── Records provided ──

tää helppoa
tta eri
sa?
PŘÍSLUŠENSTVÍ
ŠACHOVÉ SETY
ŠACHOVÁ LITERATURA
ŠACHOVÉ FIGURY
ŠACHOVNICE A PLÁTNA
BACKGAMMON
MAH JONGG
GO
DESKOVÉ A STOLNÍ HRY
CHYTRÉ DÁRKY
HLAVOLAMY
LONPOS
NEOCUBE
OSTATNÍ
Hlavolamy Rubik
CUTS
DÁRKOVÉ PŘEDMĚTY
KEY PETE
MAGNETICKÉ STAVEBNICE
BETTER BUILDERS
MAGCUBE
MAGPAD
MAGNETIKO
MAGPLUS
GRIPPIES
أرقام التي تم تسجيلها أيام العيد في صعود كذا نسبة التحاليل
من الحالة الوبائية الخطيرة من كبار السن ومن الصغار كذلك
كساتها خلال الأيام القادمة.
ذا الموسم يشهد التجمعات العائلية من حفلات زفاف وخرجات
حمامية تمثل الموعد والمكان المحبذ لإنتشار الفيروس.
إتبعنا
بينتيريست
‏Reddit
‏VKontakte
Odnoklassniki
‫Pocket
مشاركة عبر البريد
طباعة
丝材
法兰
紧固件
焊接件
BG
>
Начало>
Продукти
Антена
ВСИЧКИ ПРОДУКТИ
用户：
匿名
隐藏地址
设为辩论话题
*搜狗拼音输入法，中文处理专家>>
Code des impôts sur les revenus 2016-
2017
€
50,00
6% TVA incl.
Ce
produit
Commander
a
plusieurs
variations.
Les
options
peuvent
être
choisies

───
── Records provided ──

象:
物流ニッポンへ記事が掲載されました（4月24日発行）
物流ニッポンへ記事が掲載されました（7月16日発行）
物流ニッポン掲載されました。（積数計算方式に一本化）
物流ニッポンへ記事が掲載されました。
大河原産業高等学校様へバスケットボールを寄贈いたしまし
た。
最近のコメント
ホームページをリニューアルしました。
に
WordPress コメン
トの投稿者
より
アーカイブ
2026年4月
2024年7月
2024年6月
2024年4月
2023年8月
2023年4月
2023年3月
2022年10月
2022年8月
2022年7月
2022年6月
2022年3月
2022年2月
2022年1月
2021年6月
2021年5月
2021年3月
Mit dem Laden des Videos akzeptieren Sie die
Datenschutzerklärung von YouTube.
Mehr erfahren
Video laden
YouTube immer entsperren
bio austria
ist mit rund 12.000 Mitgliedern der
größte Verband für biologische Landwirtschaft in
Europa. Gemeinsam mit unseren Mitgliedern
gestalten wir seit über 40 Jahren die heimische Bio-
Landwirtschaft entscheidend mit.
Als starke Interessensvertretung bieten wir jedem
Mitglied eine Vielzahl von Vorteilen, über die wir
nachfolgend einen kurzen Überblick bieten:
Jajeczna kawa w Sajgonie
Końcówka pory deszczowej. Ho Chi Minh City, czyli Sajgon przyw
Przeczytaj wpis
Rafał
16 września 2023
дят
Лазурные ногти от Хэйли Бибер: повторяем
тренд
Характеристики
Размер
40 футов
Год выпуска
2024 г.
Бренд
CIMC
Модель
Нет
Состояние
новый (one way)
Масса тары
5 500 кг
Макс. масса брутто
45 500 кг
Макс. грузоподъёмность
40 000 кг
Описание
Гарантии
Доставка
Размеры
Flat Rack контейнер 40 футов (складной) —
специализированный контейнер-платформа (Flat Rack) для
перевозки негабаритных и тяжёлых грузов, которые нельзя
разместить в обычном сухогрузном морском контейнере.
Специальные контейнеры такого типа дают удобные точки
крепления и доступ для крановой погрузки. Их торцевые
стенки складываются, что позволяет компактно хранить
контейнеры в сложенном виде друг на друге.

───

Task details — Rewrite the material from the line with "tää helppoa" to the line with "أرقام التي تم", putting "ŠACHOVÉ DESKY" in place of "ŠACHOVNICE" and leaving everything else the same. Return only those lines.

Response area —
tää helppoa
tta eri
sa?
PŘÍSLUŠENSTVÍ
ŠACHOVÉ SETY
ŠACHOVÁ LITERATURA
ŠACHOVÉ FIGURY
ŠACHOVÉ DESKY A PLÁTNA
BACKGAMMON
MAH JONGG
GO
DESKOVÉ A STOLNÍ HRY
CHYTRÉ DÁRKY
HLAVOLAMY
LONPOS
NEOCUBE
OSTATNÍ
Hlavolamy Rubik
CUTS
DÁRKOVÉ PŘEDMĚTY
KEY PETE
MAGNETICKÉ STAVEBNICE
BETTER BUILDERS
MAGCUBE
MAGPAD
MAGNETIKO
MAGPLUS
GRIPPIES
أرقام التي تم تسجيلها أيام العيد في صعود كذا نسبة التحاليل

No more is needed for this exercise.